==== Materials provided ====

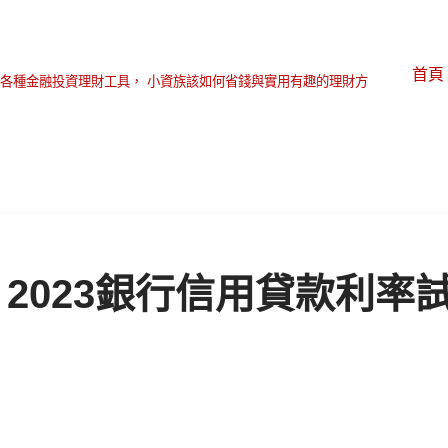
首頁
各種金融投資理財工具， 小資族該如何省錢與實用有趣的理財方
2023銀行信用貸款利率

====
==== Materials provided ====

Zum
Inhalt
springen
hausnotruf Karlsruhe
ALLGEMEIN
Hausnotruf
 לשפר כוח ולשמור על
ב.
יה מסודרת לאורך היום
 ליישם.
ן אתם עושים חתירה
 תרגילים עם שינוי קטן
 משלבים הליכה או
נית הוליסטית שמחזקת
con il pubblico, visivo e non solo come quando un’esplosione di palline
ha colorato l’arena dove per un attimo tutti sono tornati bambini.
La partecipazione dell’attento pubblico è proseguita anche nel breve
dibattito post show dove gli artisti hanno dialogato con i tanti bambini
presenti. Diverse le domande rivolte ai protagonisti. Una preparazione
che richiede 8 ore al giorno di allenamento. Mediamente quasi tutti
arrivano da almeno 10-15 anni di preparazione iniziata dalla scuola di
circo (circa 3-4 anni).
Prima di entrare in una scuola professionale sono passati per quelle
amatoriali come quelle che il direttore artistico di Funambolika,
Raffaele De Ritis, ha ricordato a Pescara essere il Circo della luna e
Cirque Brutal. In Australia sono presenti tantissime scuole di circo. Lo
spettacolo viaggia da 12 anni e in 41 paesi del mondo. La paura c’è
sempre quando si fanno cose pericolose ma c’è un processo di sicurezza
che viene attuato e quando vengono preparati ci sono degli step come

====

_Work request:_
Show each line of the entries above that contains the word "sono".

_Response:_
ha colorato l’arena dove per un attimo tutti sono tornati bambini.
Prima di entrare in una scuola professionale sono passati per quelle
Cirque Brutal. In Australia sono presenti tantissime scuole di circo. Lo
che viene attuato e quando vengono preparati ci sono degli step come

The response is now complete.